● **Instructions for the task**:
Reproduce nothing beyond the line containing "- [Committing Code](#committing-code)". From the first line of the data below down to it, copy each line exactly, without the pictures.

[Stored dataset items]
= = = = = = =

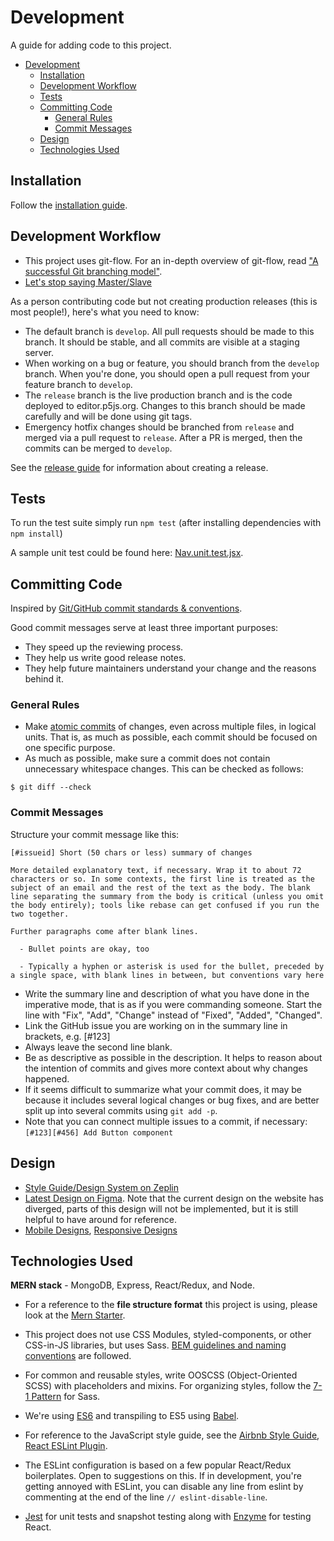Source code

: # Development

A guide for adding code to this project.

- [Development](#development)
  - [Installation](#installation)
  - [Development Workflow](#development-workflow)
  - [Tests](#tests)
  - [Committing Code](#committing-code)
    - [General Rules](#general-rules)
    - [Commit Messages](#commit-messages)
  - [Design](#design)
  - [Technologies Used](#technologies-used)

## Installation

Follow the [installation guide](./installation.md).

## Development Workflow

- This project uses git-flow. For an in-depth overview of git-flow, read ["A successful Git branching model"](https://nvie.com/posts/a-successful-git-branching-model/).
- [Let's stop saying Master/Slave](https://medium.com/@mikebroberts/let-s-stop-saying-master-slave-10f1d1bf34df)

As a person contributing code but not creating production releases (this is most people!), here's what you need to know:

- The default branch is `develop`. All pull requests should be made to this branch. It should be stable, and all commits are visible at a staging server.
- When working on a bug or feature, you should branch from the `develop` branch. When you're done, you should open a pull request from your feature branch to `develop`.
- The `release` branch is the live production branch and is the code deployed to editor.p5js.org. Changes to this branch should be made carefully and will be done using git tags.
- Emergency hotfix changes should be branched from `release` and merged via a pull request to `release`. After a PR is merged, then the commits can be merged to `develop`.

See the [release guide](./release.md) for information about creating a release.

## Tests

To run the test suite simply run `npm test` (after installing dependencies with `npm install`)

A sample unit test could be found here: [Nav.unit.test.jsx](../client/modules/IDE/components/Header/Nav.unit.test.jsx).

## Committing Code

Inspired by [Git/GitHub commit standards & conventions](https://gist.github.com/digitaljhelms/3761873).

Good commit messages serve at least three important purposes:

- They speed up the reviewing process.
- They help us write good release notes.
- They help future maintainers understand your change and the reasons behind it.

### General Rules

- Make [atomic commits](http://en.wikipedia.org/wiki/Atomic_commit) of changes, even across multiple files, in logical units. That is, as much as possible, each commit should be focused on one specific purpose.
- As much as possible, make sure a commit does not contain unnecessary whitespace changes. This can be checked as follows:

```
$ git diff --check
```

### Commit Messages

Structure your commit message like this:

```
[#issueid] Short (50 chars or less) summary of changes

More detailed explanatory text, if necessary. Wrap it to about 72 characters or so. In some contexts, the first line is treated as the subject of an email and the rest of the text as the body. The blank line separating the summary from the body is critical (unless you omit the body entirely); tools like rebase can get confused if you run the two together.

Further paragraphs come after blank lines.

  - Bullet points are okay, too

  - Typically a hyphen or asterisk is used for the bullet, preceded by a single space, with blank lines in between, but conventions vary here
```

- Write the summary line and description of what you have done in the imperative mode, that is as if you were commanding someone. Start the line with "Fix", "Add", "Change" instead of "Fixed", "Added", "Changed".
- Link the GitHub issue you are working on in the summary line in brackets, e.g. [#123]
- Always leave the second line blank.
- Be as descriptive as possible in the description. It helps to reason about the intention of commits and gives more context about why changes happened.
- If it seems difficult to summarize what your commit does, it may be because it includes several logical changes or bug fixes, and are better split up into several commits using `git add -p`.
- Note that you can connect multiple issues to a commit, if necessary: `[#123][#456] Add Button component`

## Design

- [Style Guide/Design System on Zeplin](https://scene.zeplin.io/project/55f746c54a02e1e50e0632c3)
- [Latest Design on Figma](https://www.figma.com/file/5KychMUfHlq97H0uDsen1U/p5-web-editor-2017.p.copy?node-id=0%3A1). Note that the current design on the website has diverged, parts of this design will not be implemented, but it is still helpful to have around for reference.
- [Mobile Designs](https://www.figma.com/file/5KychMUfHlq97H0uDsen1U/p5-web-editor-2017.p.copy?node-id=0%3A2529), [Responsive Designs](https://www.figma.com/file/5KychMUfHlq97H0uDsen1U/p5-web-editor-2017.p.copy?node-id=0%3A3292)

## Technologies Used

**MERN stack** - MongoDB, Express, React/Redux, and Node.

- For a reference to the **file structure format** this project is using, please look at the [Mern Starter](https://github.com/Hashnode/mern-starter).

- This project does not use CSS Modules, styled-components, or other CSS-in-JS libraries, but uses Sass. [BEM guidelines and naming conventions](http://getbem.com/) are followed.

- For common and reusable styles, write OOSCSS (Object-Oriented SCSS) with placeholders and mixins. For organizing styles, follow the [7-1 Pattern](https://sass-guidelin.es/#the-7-1-pattern) for Sass.

- We're using [ES6](http://es6-features.org/) and transpiling to ES5 using [Babel](https://babeljs.io/).

- For reference to the JavaScript style guide, see the [Airbnb Style Guide](https://github.com/airbnb/javascript), [React ESLint Plugin](https://github.com/yannickcr/eslint-plugin-react).

- The ESLint configuration is based on a few popular React/Redux boilerplates. Open to suggestions on this. If in development, you're getting annoyed with ESLint, you can disable any line from eslint by commenting at the end of the line `// eslint-disable-line`.

- [Jest](https://jestjs.io/) for unit tests and snapshot testing along with [Enzyme](https://airbnb.io/enzyme/) for testing React.
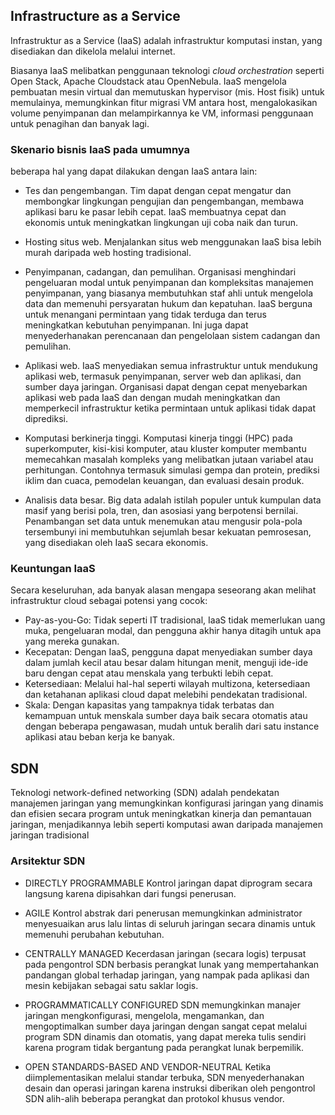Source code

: ## Infrastructure as a Service 

Infrastruktur as a Service (IaaS) adalah infrastruktur komputasi instan, yang disediakan dan dikelola melalui internet. 

Biasanya IaaS melibatkan penggunaan teknologi  *cloud orchestration* seperti Open Stack, Apache Cloudstack atau OpenNebula. IaaS mengelola pembuatan mesin virtual dan memutuskan hypervisor (mis. Host fisik) untuk memulainya, memungkinkan fitur migrasi VM antara host, mengalokasikan volume penyimpanan dan melampirkannya ke VM, informasi penggunaan untuk penagihan dan banyak lagi.

### Skenario bisnis IaaS pada umumnya
beberapa hal yang dapat dilakukan dengan IaaS antara lain:

* Tes dan pengembangan. Tim dapat dengan cepat mengatur dan membongkar lingkungan pengujian dan pengembangan, membawa aplikasi baru ke pasar lebih cepat. IaaS membuatnya cepat dan ekonomis untuk meningkatkan lingkungan uji coba naik dan turun.

* Hosting situs web. Menjalankan situs web menggunakan IaaS bisa lebih murah daripada web hosting tradisional.

* Penyimpanan, cadangan, dan pemulihan. Organisasi menghindari pengeluaran modal untuk penyimpanan dan kompleksitas manajemen penyimpanan, yang biasanya membutuhkan staf ahli untuk mengelola data dan memenuhi persyaratan hukum dan kepatuhan. IaaS berguna untuk menangani permintaan yang tidak terduga dan terus meningkatkan kebutuhan penyimpanan. Ini juga dapat menyederhanakan perencanaan dan pengelolaan sistem cadangan dan pemulihan.

* Aplikasi web. IaaS menyediakan semua infrastruktur untuk mendukung aplikasi web, termasuk penyimpanan, server web dan aplikasi, dan sumber daya jaringan. Organisasi dapat dengan cepat menyebarkan aplikasi web pada IaaS dan dengan mudah meningkatkan dan memperkecil infrastruktur ketika permintaan untuk aplikasi tidak dapat diprediksi.

* Komputasi berkinerja tinggi. Komputasi kinerja tinggi (HPC) pada superkomputer, kisi-kisi komputer, atau kluster komputer membantu memecahkan masalah kompleks yang melibatkan jutaan variabel atau perhitungan. Contohnya termasuk simulasi gempa dan protein, prediksi iklim dan cuaca, pemodelan keuangan, dan evaluasi desain produk.

* Analisis data besar. Big data adalah istilah populer untuk kumpulan data masif yang berisi pola, tren, dan asosiasi yang berpotensi bernilai. Penambangan set data untuk menemukan atau mengusir pola-pola tersembunyi ini membutuhkan sejumlah besar kekuatan pemrosesan, yang disediakan oleh IaaS secara ekonomis.

### Keuntungan IaaS
Secara keseluruhan, ada banyak alasan mengapa seseorang akan melihat infrastruktur cloud sebagai potensi yang cocok:

* Pay-as-you-Go: Tidak seperti IT tradisional, IaaS tidak memerlukan uang muka, pengeluaran modal, dan pengguna akhir hanya ditagih untuk apa yang mereka gunakan.
* Kecepatan: Dengan IaaS, pengguna dapat menyediakan sumber daya dalam jumlah kecil atau besar dalam hitungan menit, menguji ide-ide baru dengan cepat atau menskala yang terbukti lebih cepat.
* Ketersediaan: Melalui hal-hal seperti wilayah multizona, ketersediaan dan ketahanan aplikasi cloud dapat melebihi pendekatan tradisional.
* Skala: Dengan kapasitas yang tampaknya tidak terbatas dan kemampuan untuk menskala sumber daya baik secara otomatis atau dengan beberapa pengawasan, mudah untuk beralih dari satu instance aplikasi atau beban kerja ke banyak.


## SDN  
Teknologi network-defined networking (SDN) adalah pendekatan manajemen jaringan yang memungkinkan konfigurasi jaringan yang dinamis dan efisien secara program untuk meningkatkan kinerja dan pemantauan jaringan, menjadikannya lebih seperti komputasi awan daripada manajemen jaringan tradisional  

### Arsitektur SDN  

* DIRECTLY PROGRAMMABLE
Kontrol jaringan dapat diprogram secara langsung karena dipisahkan dari fungsi penerusan.

* AGILE
Kontrol abstrak dari penerusan memungkinkan administrator menyesuaikan arus lalu lintas di seluruh jaringan secara dinamis untuk memenuhi perubahan kebutuhan.

* CENTRALLY MANAGED
Kecerdasan jaringan (secara logis) terpusat pada pengontrol SDN berbasis perangkat lunak yang mempertahankan pandangan global terhadap jaringan, yang nampak pada aplikasi dan mesin kebijakan sebagai satu saklar logis.

* PROGRAMMATICALLY CONFIGURED
SDN memungkinkan manajer jaringan mengkonfigurasi, mengelola, mengamankan, dan mengoptimalkan sumber daya jaringan dengan sangat cepat melalui program SDN dinamis dan otomatis, yang dapat mereka tulis sendiri karena program tidak bergantung pada perangkat lunak berpemilik.

* OPEN STANDARDS-BASED AND VENDOR-NEUTRAL
Ketika diimplementasikan melalui standar terbuka, SDN menyederhanakan desain dan operasi jaringan karena instruksi diberikan oleh pengontrol SDN alih-alih beberapa perangkat dan protokol khusus vendor.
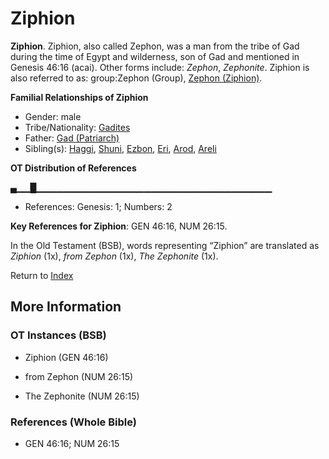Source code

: # Ziphion
**Ziphion**. 
Ziphion, also called Zephon, was a man from the tribe of Gad during the time of Egypt and wilderness, son of Gad and mentioned in Genesis 46:16 (acai). 
Other forms include: 
*Zephon*, *Zephonite*. 
Ziphion is also referred to as: 
group:Zephon (Group), [Zephon (Ziphion)](Zephon.md). 




**Familial Relationships of Ziphion**


* Gender: male
* Tribe/Nationality: [Gadites](../../../groups/md/acai/Gad.md)
* Father: [Gad (Patriarch)](Gad.md)
* Sibling(s): [Haggi](Haggi.md), [Shuni](Shuni.md), [Ezbon](Ezbon.md), [Eri](Eri.md), [Arod](Arod.md), [Areli](Areli.md)


**OT Distribution of References**

▄▁▁█▁▁▁▁▁▁▁▁▁▁▁▁▁▁▁▁▁▁▁▁▁▁▁▁▁▁▁▁▁▁▁▁▁▁▁
* References: Genesis: 1; Numbers: 2



**Key References for Ziphion**: 
GEN 46:16, NUM 26:15. 


In the Old Testament (BSB), words representing “Ziphion” are translated as 
*Ziphion* (1x), *from Zephon* (1x), *The Zephonite* (1x). 




Return to [Index](00-Index.md)

## More Information

### OT Instances (BSB)

* Ziphion (GEN 46:16)

* from Zephon (NUM 26:15)

* The Zephonite (NUM 26:15)



### References (Whole Bible)

* GEN 46:16; NUM 26:15



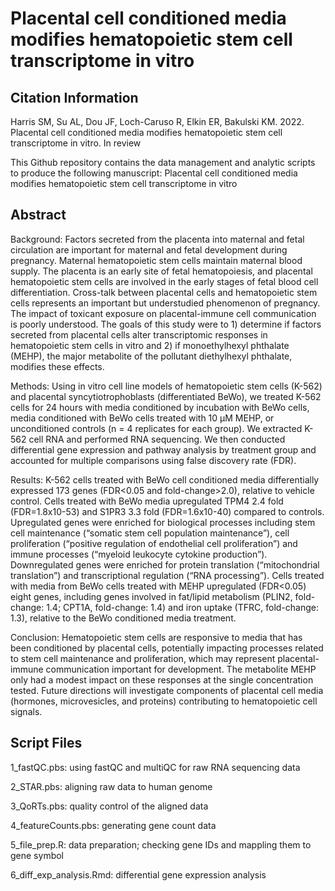 # Placental cell conditioned media modifies hematopoietic stem cell transcriptome in vitro

## Citation Information

Harris SM, Su AL, Dou JF, Loch-Caruso R, Elkin ER, Bakulski KM. 2022. Placental cell conditioned media modifies hematopoietic stem cell transcriptome in vitro. In review

This Github repository contains the data management and analytic scripts to produce the following manuscript: Placental cell conditioned media modifies hematopoietic stem cell transcriptome in vitro

## Abstract

Background: Factors secreted from the placenta into maternal and fetal circulation are important for maternal and fetal development during pregnancy. Maternal hematopoietic stem cells maintain maternal blood supply. The placenta is an early site of fetal hematopoiesis, and placental hematopoietic stem cells are involved in the early stages of fetal blood cell differentiation. Cross-talk between placental cells and hematopoietic stem cells represents an important but understudied phenomenon of pregnancy. The impact of toxicant exposure on placental-immune cell communication is poorly understood. The goals of this study were to 1) determine if factors secreted from placental cells alter transcriptomic responses in hematopoietic stem cells in vitro and 2) if monoethylhexyl phthalate (MEHP), the major metabolite of the pollutant diethylhexyl phthalate, modifies these effects.

Methods: Using in vitro cell line models of hematopoietic stem cells (K-562) and placental syncytiotrophoblasts (differentiated BeWo), we treated K-562 cells for 24 hours with media conditioned by incubation with BeWo cells, media conditioned with BeWo cells treated with 10 µM MEHP, or unconditioned controls (n = 4 replicates for each group). We extracted K-562 cell RNA and performed RNA sequencing. We then conducted differential gene expression and pathway analysis by treatment group and accounted for multiple comparisons using false discovery rate (FDR). 

Results: K-562 cells treated with BeWo cell conditioned media differentially expressed 173 genes (FDR<0.05 and fold-change>2.0), relative to vehicle control. Cells treated with BeWo media upregulated TPM4 2.4 fold (FDR=1.8x10-53) and S1PR3 3.3 fold (FDR=1.6x10-40) compared to controls. Upregulated genes were enriched for biological processes including stem cell maintenance (“somatic stem cell population maintenance”), cell proliferation (“positive regulation of endothelial cell proliferation”) and immune processes (“myeloid leukocyte cytokine production”). Downregulated genes were enriched for protein translation (“mitochondrial translation”) and transcriptional regulation (“RNA processing”). Cells treated with media from BeWo cells treated with MEHP upregulated (FDR<0.05) eight genes, including genes involved in fat/lipid metabolism (PLIN2, fold-change: 1.4; CPT1A, fold-change: 1.4) and iron uptake (TFRC, fold-change: 1.3), relative to the BeWo conditioned media treatment.

Conclusion: Hematopoietic stem cells are responsive to media that has been conditioned by placental cells, potentially impacting processes related to stem cell maintenance and proliferation, which may represent placental-immune communication important for development. The metabolite MEHP only had a modest impact on these responses at the single concentration tested. Future directions will investigate components of placental cell media (hormones, microvesicles, and proteins) contributing to hematopoietic cell signals. 


## Script Files

1_fastQC.pbs: using fastQC and multiQC for raw RNA sequencing data

2_STAR.pbs: aligning raw data to human genome

3_QoRTs.pbs: quality control of the aligned data

4_featureCounts.pbs: generating gene count data

5_file_prep.R: data preparation; checking gene IDs and mappling them to gene symbol

6_diff_exp_analysis.Rmd: differential gene expression analysis
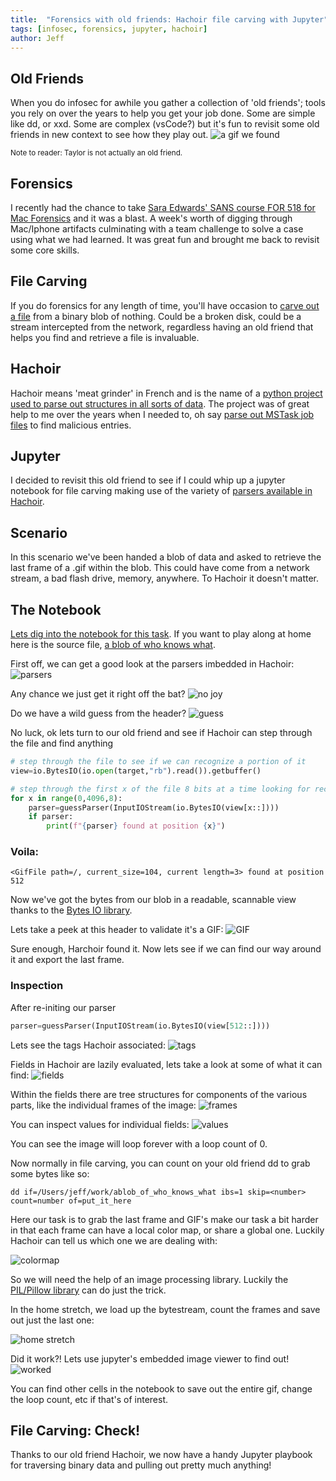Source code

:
 ```yaml
---
title:  "Forensics with old friends: Hachoir file carving with Jupyter"
tags: [infosec, forensics, jupyter, hachoir]
author: Jeff
---
```


## Old Friends
When you do infosec for awhile you gather a collection of 'old friends'; tools you rely on over the years to help you get your job done. Some are simple like dd, or xxd. Some are complex (vsCode?) but it's fun to revisit some old friends in new context to see how they play out.
![a gif we found](/assets/forensics-with-old-friends/a-gif-we-found.gif)

<small>Note to reader: Taylor is not actually an old friend. </small>

## Forensics
I recently had the chance to take [Sara Edwards' SANS course FOR 518 for Mac Forensics](https://www.sans.org/course/mac-and-ios-forensic-analysis-and-incident-response) and it was a blast. A week's worth of digging through Mac/Iphone artifacts culminating with a team challenge to solve a case using what we had learned. It was great fun and brought me back to revisit some core skills.

## File Carving
If you do forensics for any length of time, you'll have occasion to [carve out a file](https://en.wikipedia.org/wiki/File_carving) from a binary blob of nothing. Could be a broken disk, could be a stream intercepted from the network, regardless having an old friend that helps you find and retrieve a file is invaluable.

## Hachoir
Hachoir means 'meat grinder' in French and is the name of a [python project used to parse out structures in all sorts of data](https://hachoir.readthedocs.io/en/latest/). The project was of great help to me over the years when I needed to, oh say [parse out MSTask job files](https://github.com/vstinner/hachoir/blob/master/hachoir/parser/misc/mstask.py#L5) to find malicious entries.

## Jupyter
I decided to revisit this old friend to see if I could whip up a jupyter notebook for file carving making use of the variety of [parsers available in Hachoir](https://hachoir.readthedocs.io/en/latest/parser.html).

## Scenario
In this scenario we've been handed a blob of data and asked to retrieve the last frame of a .gif within the blob. This could have come from a network stream, a bad flash drive, memory, anywhere. To Hachoir it doesn't matter.

## The Notebook
[Lets dig into the notebook for this task](/assets/forensics-with-old-friends/hachoir-inspection-file-carving.ipynb). If you want to play along at home here is the source file, [a blob of who knows what](/assets/forensics-with-old-friends/ablob_of_who_knows_what).

First off, we can get a good look at the parsers imbedded in Hachoir:
![parsers](/assets/forensics-with-old-friends/parserlist.png)

Any chance we just get it right off the bat?
![no joy](/assets/forensics-with-old-friends/nojoy.png)

Do we have a wild guess from the header?
![guess](/assets/forensics-with-old-friends/guess.png)

No luck, ok lets turn to our old friend and see if Hachoir can step through the file and find anything

```Python
# step through the file to see if we can recognize a portion of it
view=io.BytesIO(io.open(target,"rb").read()).getbuffer()

# step through the first x of the file 8 bits at a time looking for recognized files
for x in range(0,4096,8):
    parser=guessParser(InputIOStream(io.BytesIO(view[x::])))
    if parser:
        print(f"{parser} found at position {x}")

```

### Voila:
```
<GifFile path=/, current_size=104, current length=3> found at position 512
```

Now we've got the bytes from our blob in a readable, scannable view thanks to the [Bytes IO library](https://docs.python.org/3/library/io.html#io.BytesIO).

Lets take a peek at this header to validate it's a GIF:
![GIF](/assets/forensics-with-old-friends/gif.png)

Sure enough, Harchoir found it. Now lets see if we can find our way around it and export the last frame.

### Inspection
After re-initing our parser

```Python
parser=guessParser(InputIOStream(io.BytesIO(view[512::])))
```
Lets see the tags Hachoir associated:
![tags](/assets/forensics-with-old-friends/tags.png)

Fields in Hachoir are lazily evaluated, lets take a look at some of what it can find:
![fields](/assets/forensics-with-old-friends/fields.png)

Within the fields there are tree structures for components of the various parts, like the individual frames of the image:
![frames](/assets/forensics-with-old-friends/frames.png)

You can inspect values for individual fields:
![values](/assets/forensics-with-old-friends/values.png)

You can see the image will loop forever with a loop count of 0.

Now normally in file carving, you can count on your old friend dd to grab some bytes like so:

```
dd if=/Users/jeff/work/ablob_of_who_knows_what ibs=1 skip=<number> count=number of=put_it_here
```

Here our task is to grab the last frame and GIF's make our task a bit harder in that each frame can have a local color map, or share a global one. Luckily Hachoir can tell us which one we are dealing with:

![colormap](/assets/forensics-with-old-friends/colormap.png)

So we will need the help of an image processing library. Luckily the [PIL/Pillow library](https://pillow.readthedocs.io/en/stable/handbook/image-file-formats.html?highlight=loop#fully-supported-formats) can do just the trick.

In the home stretch, we load up the bytestream, count the frames and save out just the last one:

![home stretch](/assets/forensics-with-old-friends/homestretch.png)

Did it work?! Lets use jupyter's embedded image viewer to find out!
![worked](/assets/forensics-with-old-friends/worked.png)

You can find other cells in the notebook to save out the entire gif, change the loop count, etc if that's of interest.

## File Carving: Check!
Thanks to our old friend Hachoir, we now have a handy Jupyter playbook for traversing binary data and pulling out pretty much anything!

= = = = = = =

● **Output for this task**:
Source code

: # Development

A guide for adding code to this project.

- [Development](#development)
  - [Installation](#installation)
  - [Development Workflow](#development-workflow)
  - [Tests](#tests)
  - [Committing Code](#committing-code)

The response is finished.